The Full Command Set

# Evidence framework — capture and verify all types
npm run harness:evidence:capture          # All collectors
npm run harness:evidence:capture:api      # API endpoints only
npm run harness:evidence:capture:cli      # CLI commands only
npm run harness:evidence:capture:database # Database checks only
npm run harness:evidence:capture:browser  # Browser/UI only
npm run harness:evidence:verify           # Verify manifest + freshness
npm run harness:evidence:pre-pr           # Capture + verify in one step

# Risk and policy
npm run harness:risk-tier
npm run harness:policy-gate

# Core pipeline
npm test
npm run test:smoke
npm run test:integration

# Incident-to-harness loop
shipwright incident gap list
shipwright incident gap sla
shipwright incident gap resolve <gap-id> <test-file>

# Review rerun management
shipwright review-rerun request <pr#> <sha> [agent]
shipwright review-rerun check <pr#>
shipwright review-rerun wait <pr#> <sha> [timeout]
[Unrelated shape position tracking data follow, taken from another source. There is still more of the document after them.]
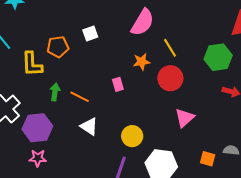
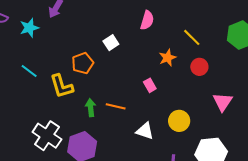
pink semicircle: (142, 22) -> (147, 20), moved, size x0.7
red circle: (170, 78) -> (199, 67), size x0.7
white triangle: (89, 126) -> (145, 131), moved
yellow circle: (132, 136) -> (179, 121), moved

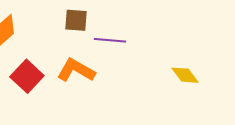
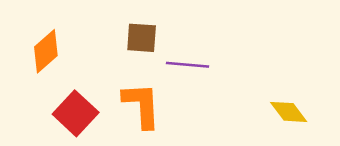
orange L-shape: (76, 70) -> (142, 105), turned 57

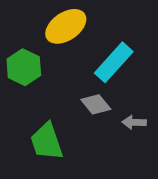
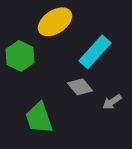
gray arrow: (134, 122) -> (112, 102), turned -36

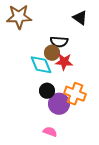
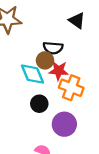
orange cross: (75, 94) -> (71, 88), moved
purple circle: (59, 104) -> (64, 124), moved

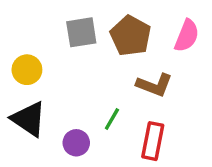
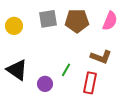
brown pentagon: (131, 36) -> (77, 21), turned -30
yellow circle: (27, 70) -> (14, 26), moved
brown L-shape: (154, 85) -> (101, 57), moved

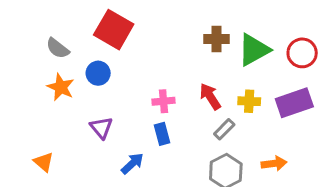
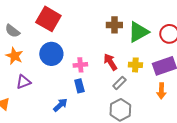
blue circle: (98, 73) -> (51, 54), moved, size x1.5
purple triangle: (101, 128) -> (23, 82), moved, turned 49
orange arrow: (274, 163) -> (161, 91), moved, turned 98

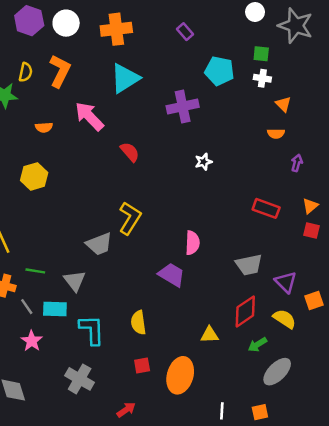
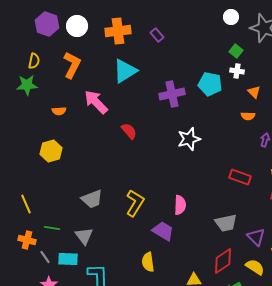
purple rectangle: (185, 32) -> (157, 35), moved
green square: (261, 54) -> (236, 51), turned 32
cyan pentagon: (219, 71) -> (210, 84), moved
yellow semicircle: (26, 72) -> (34, 61), moved
white star: (203, 162) -> (189, 139), size x1.6
yellow L-shape: (130, 218) -> (135, 203), moved
gray trapezoid: (99, 244) -> (92, 199), moved
yellow semicircle: (138, 323) -> (148, 262), moved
# Evidence CLI (all types)
shipwright evidence capture [type]
shipwright evidence verify
shipwright evidence pre-pr [type]
shipwright evidence status
shipwright evidence types

Workflow Architecture

Four GitHub Actions workflows implement the Code Factory control plane:

Workflow	Trigger	Role
`risk-policy-gate.yml`	PR open/sync	Classify risk, enforce preflight
`review-remediation.yml`	Review submitted	Auto-fix review findings
`auto-resolve-threads.yml`	Check suite complete	Clean up bot-only threads
`shipwright-pipeline.yml`	Issue labeled	Full autonomous delivery

Plus the existing CI workflows (test.yml, e2e-smoke.yml) that run after the preflight gate passes.

Pattern Summary

One contract — config/policy.json is the single source of truth
Preflight gate — Risk classification before expensive CI
SHA discipline — All evidence validated against current head
Single rerun writer — SHA-deduped, no duplicate bot comments
Remediation loop — Findings → patch → validate → push → rerun
Bot thread cleanup — Auto-resolve bot-only threads after clean rerun
Evidence framework — Machine-verifiable proof for browser, API, database, CLI, webhook, and custom checks
Harness-gap loop — Every incident produces a test case within SLA

The result: a repo where agents implement, validate, and are reviewed with deterministic, auditable standards — and the system gets smarter with every run.